Andersson said the man, who was out of bullets, began to savagely beat him, slamming the cop’s head into the ground. While the situation looked bleak, another guy named Thomas Yoxall, 43, suddenly arrived on the scene — and changed everything.
As Yoxall drove up, he quickly realized that what he thought was a routine traffic stop was something else entirely, CNN reported.
A former felon who was charged with theft in 2000 and later changed his life around and found God, grabbed his firearm, got out of his car and took action.
“He’s beating him in a savage way. Just fist after fist,” Yoxall recalled of the scene. “I yell out to the suspect to stop, I said ‘get off him!’ His facial expression, the look in his eye (was) ‘evil’ if I had to put a word on it.”
Realizing the dire nature of the situation, Yoxall told Penuelas-Escobar to stop and, when he didn’t, he fired two shots, killing Penuelas-Escobar and saving Andersson’s life.
The cop, who is eternally grateful, has said he’s not sure he would be here still if not for the heroic and kind act.
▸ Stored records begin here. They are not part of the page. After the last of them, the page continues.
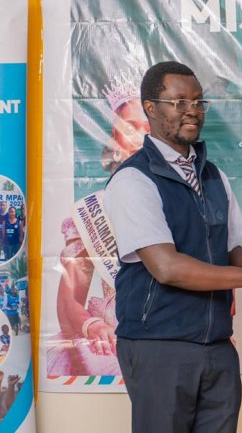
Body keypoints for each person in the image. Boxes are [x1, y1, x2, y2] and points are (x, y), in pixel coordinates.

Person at [104, 61, 242, 433]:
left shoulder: (213, 176)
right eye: (180, 102)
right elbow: (167, 267)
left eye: (198, 102)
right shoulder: (134, 179)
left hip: (217, 346)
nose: (192, 111)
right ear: (151, 108)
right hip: (159, 346)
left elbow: (232, 252)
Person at [51, 70, 150, 376]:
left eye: (150, 128)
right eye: (131, 128)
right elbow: (68, 302)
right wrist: (92, 325)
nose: (142, 139)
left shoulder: (191, 197)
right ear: (114, 138)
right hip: (118, 339)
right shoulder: (92, 211)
As for Yoxall, he believes his presence at the scene was divine in nature.
“God chose to put me in that place at that particular moment,” Yoxall told CNN. “I just can’t see an evil like that perpetuated without intervening.”
Yoxall did tell reporters back in January that he struggled with taking a life and that he sought advice from his pastor afterward, but that he would do the same thing again if he had to, the Arizona Republic reported.
“I did save somebody’s life that morning, but I had to take somebody else’s life in the process and that’s difficult to reconcile,” he said.
In the end, though, Yoxall said he’s thankful he was able to help.
“I’m just thankful that I was able to respond, (in a way) that ultimately saved Trooper Andersson’s life,” he said. “I feel that it’s a right and a privilege to be a private gun owner, and with that right and privilege comes a great responsibility.”